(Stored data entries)
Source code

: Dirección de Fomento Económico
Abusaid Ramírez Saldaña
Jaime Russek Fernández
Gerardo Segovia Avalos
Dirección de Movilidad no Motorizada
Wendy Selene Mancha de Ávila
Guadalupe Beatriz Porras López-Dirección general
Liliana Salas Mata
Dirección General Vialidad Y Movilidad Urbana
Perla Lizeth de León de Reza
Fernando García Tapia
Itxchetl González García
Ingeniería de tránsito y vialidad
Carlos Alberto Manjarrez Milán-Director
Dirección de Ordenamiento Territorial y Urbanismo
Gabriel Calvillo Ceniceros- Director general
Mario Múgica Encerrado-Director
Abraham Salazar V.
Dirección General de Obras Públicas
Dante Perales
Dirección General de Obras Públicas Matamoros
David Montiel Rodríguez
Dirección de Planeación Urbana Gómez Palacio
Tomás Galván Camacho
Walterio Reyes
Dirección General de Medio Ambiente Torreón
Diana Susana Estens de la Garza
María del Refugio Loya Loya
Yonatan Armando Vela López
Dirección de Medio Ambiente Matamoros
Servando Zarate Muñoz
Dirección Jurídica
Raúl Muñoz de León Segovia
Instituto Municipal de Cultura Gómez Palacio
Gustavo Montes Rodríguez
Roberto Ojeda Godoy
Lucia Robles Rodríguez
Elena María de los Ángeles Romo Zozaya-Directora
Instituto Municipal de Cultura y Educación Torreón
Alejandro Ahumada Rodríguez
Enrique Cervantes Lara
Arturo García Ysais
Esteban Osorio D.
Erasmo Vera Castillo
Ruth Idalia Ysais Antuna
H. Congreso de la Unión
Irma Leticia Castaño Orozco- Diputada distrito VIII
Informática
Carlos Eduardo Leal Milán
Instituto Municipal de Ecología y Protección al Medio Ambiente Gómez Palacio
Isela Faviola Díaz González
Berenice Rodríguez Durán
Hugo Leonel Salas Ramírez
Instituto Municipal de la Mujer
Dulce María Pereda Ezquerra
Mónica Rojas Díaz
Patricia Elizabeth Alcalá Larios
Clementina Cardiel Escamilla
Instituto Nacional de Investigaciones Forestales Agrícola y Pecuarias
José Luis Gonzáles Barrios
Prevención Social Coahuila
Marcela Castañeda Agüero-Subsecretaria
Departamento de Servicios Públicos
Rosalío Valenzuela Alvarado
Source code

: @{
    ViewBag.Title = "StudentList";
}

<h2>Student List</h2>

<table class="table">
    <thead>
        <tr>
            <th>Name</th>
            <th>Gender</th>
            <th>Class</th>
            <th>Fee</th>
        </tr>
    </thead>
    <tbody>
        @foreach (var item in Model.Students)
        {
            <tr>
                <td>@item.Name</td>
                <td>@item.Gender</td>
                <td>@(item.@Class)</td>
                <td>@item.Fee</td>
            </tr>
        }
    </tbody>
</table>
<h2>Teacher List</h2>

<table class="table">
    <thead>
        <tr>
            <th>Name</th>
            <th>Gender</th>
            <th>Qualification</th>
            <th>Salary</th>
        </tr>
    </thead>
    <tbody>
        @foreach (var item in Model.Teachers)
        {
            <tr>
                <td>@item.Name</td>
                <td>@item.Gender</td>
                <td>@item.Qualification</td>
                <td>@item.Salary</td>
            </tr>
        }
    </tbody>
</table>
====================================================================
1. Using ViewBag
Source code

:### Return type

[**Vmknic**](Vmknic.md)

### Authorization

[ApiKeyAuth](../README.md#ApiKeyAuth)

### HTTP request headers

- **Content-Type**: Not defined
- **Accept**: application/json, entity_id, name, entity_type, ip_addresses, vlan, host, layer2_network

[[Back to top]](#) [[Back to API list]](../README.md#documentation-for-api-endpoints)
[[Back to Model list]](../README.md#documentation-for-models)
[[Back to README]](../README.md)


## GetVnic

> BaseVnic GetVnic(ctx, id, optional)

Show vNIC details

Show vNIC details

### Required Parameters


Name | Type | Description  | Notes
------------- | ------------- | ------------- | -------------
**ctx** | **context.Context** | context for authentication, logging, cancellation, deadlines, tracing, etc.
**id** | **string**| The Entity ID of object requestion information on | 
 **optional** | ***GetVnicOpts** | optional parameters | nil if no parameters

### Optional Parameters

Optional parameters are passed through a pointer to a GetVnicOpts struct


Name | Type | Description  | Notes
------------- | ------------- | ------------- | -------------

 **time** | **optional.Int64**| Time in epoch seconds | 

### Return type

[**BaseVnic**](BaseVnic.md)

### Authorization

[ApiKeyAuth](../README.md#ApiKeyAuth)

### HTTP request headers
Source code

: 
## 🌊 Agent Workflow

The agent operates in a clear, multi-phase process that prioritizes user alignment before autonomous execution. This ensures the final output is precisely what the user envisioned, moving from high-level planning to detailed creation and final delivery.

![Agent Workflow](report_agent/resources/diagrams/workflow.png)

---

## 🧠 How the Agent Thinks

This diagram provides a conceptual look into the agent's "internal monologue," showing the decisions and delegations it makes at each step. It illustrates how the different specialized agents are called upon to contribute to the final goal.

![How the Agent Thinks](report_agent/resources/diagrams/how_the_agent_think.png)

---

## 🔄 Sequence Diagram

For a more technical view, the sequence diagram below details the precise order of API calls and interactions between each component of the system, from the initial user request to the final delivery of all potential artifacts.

Work instruction: Each of the records should be written out again, exactly as it reads.

Solved problem:
Source code

: Dirección de Fomento Económico
Abusaid Ramírez Saldaña
Jaime Russek Fernández
Gerardo Segovia Avalos
Dirección de Movilidad no Motorizada
Wendy Selene Mancha de Ávila
Guadalupe Beatriz Porras López-Dirección general
Liliana Salas Mata
Dirección General Vialidad Y Movilidad Urbana
Perla Lizeth de León de Reza
Fernando García Tapia
Itxchetl González García
Ingeniería de tránsito y vialidad
Carlos Alberto Manjarrez Milán-Director
Dirección de Ordenamiento Territorial y Urbanismo
Gabriel Calvillo Ceniceros- Director general
Mario Múgica Encerrado-Director
Abraham Salazar V.
Dirección General de Obras Públicas
Dante Perales
Dirección General de Obras Públicas Matamoros
David Montiel Rodríguez
Dirección de Planeación Urbana Gómez Palacio
Tomás Galván Camacho
Walterio Reyes
Dirección General de Medio Ambiente Torreón
Diana Susana Estens de la Garza
María del Refugio Loya Loya
Yonatan Armando Vela López
Dirección de Medio Ambiente Matamoros
Servando Zarate Muñoz
Dirección Jurídica
Raúl Muñoz de León Segovia
Instituto Municipal de Cultura Gómez Palacio
Gustavo Montes Rodríguez
Roberto Ojeda Godoy
Lucia Robles Rodríguez
Elena María de los Ángeles Romo Zozaya-Directora
Instituto Municipal de Cultura y Educación Torreón
Alejandro Ahumada Rodríguez
Enrique Cervantes Lara
Arturo García Ysais
Esteban Osorio D.
Erasmo Vera Castillo
Ruth Idalia Ysais Antuna
H. Congreso de la Unión
Irma Leticia Castaño Orozco- Diputada distrito VIII
Informática
Carlos Eduardo Leal Milán
Instituto Municipal de Ecología y Protección al Medio Ambiente Gómez Palacio
Isela Faviola Díaz González
Berenice Rodríguez Durán
Hugo Leonel Salas Ramírez
Instituto Municipal de la Mujer
Dulce María Pereda Ezquerra
Mónica Rojas Díaz
Patricia Elizabeth Alcalá Larios
Clementina Cardiel Escamilla
Instituto Nacional de Investigaciones Forestales Agrícola y Pecuarias
José Luis Gonzáles Barrios
Prevención Social Coahuila
Marcela Castañeda Agüero-Subsecretaria
Departamento de Servicios Públicos
Rosalío Valenzuela Alvarado
Source code

: @{
    ViewBag.Title = "StudentList";
}

<h2>Student List</h2>

<table class="table">
    <thead>
        <tr>
            <th>Name</th>
            <th>Gender</th>
            <th>Class</th>
            <th>Fee</th>
        </tr>
    </thead>
    <tbody>
        @foreach (var item in Model.Students)
        {
            <tr>
                <td>@item.Name</td>
                <td>@item.Gender</td>
                <td>@(item.@Class)</td>
                <td>@item.Fee</td>
            </tr>
        }
    </tbody>
</table>
<h2>Teacher List</h2>

<table class="table">
    <thead>
        <tr>
            <th>Name</th>
            <th>Gender</th>
            <th>Qualification</th>
            <th>Salary</th>
        </tr>
    </thead>
    <tbody>
        @foreach (var item in Model.Teachers)
        {
            <tr>
                <td>@item.Name</td>
                <td>@item.Gender</td>
                <td>@item.Qualification</td>
                <td>@item.Salary</td>
            </tr>
        }
    </tbody>
</table>
====================================================================
1. Using ViewBag
Source code

:### Return type

[**Vmknic**](Vmknic.md)

### Authorization

[ApiKeyAuth](../README.md#ApiKeyAuth)

### HTTP request headers

- **Content-Type**: Not defined
- **Accept**: application/json, entity_id, name, entity_type, ip_addresses, vlan, host, layer2_network

[[Back to top]](#) [[Back to API list]](../README.md#documentation-for-api-endpoints)
[[Back to Model list]](../README.md#documentation-for-models)
[[Back to README]](../README.md)


## GetVnic

> BaseVnic GetVnic(ctx, id, optional)

Show vNIC details

Show vNIC details

### Required Parameters


Name | Type | Description  | Notes
------------- | ------------- | ------------- | -------------
**ctx** | **context.Context** | context for authentication, logging, cancellation, deadlines, tracing, etc.
**id** | **string**| The Entity ID of object requestion information on | 
 **optional** | ***GetVnicOpts** | optional parameters | nil if no parameters

### Optional Parameters

Optional parameters are passed through a pointer to a GetVnicOpts struct


Name | Type | Description  | Notes
------------- | ------------- | ------------- | -------------

 **time** | **optional.Int64**| Time in epoch seconds | 

### Return type

[**BaseVnic**](BaseVnic.md)

### Authorization

[ApiKeyAuth](../README.md#ApiKeyAuth)

### HTTP request headers
Source code

: 
## 🌊 Agent Workflow

The agent operates in a clear, multi-phase process that prioritizes user alignment before autonomous execution. This ensures the final output is precisely what the user envisioned, moving from high-level planning to detailed creation and final delivery.

![Agent Workflow](report_agent/resources/diagrams/workflow.png)

---

## 🧠 How the Agent Thinks

This diagram provides a conceptual look into the agent's "internal monologue," showing the decisions and delegations it makes at each step. It illustrates how the different specialized agents are called upon to contribute to the final goal.

![How the Agent Thinks](report_agent/resources/diagrams/how_the_agent_think.png)

---

## 🔄 Sequence Diagram

For a more technical view, the sequence diagram below details the precise order of API calls and interactions between each component of the system, from the initial user request to the final delivery of all potential artifacts.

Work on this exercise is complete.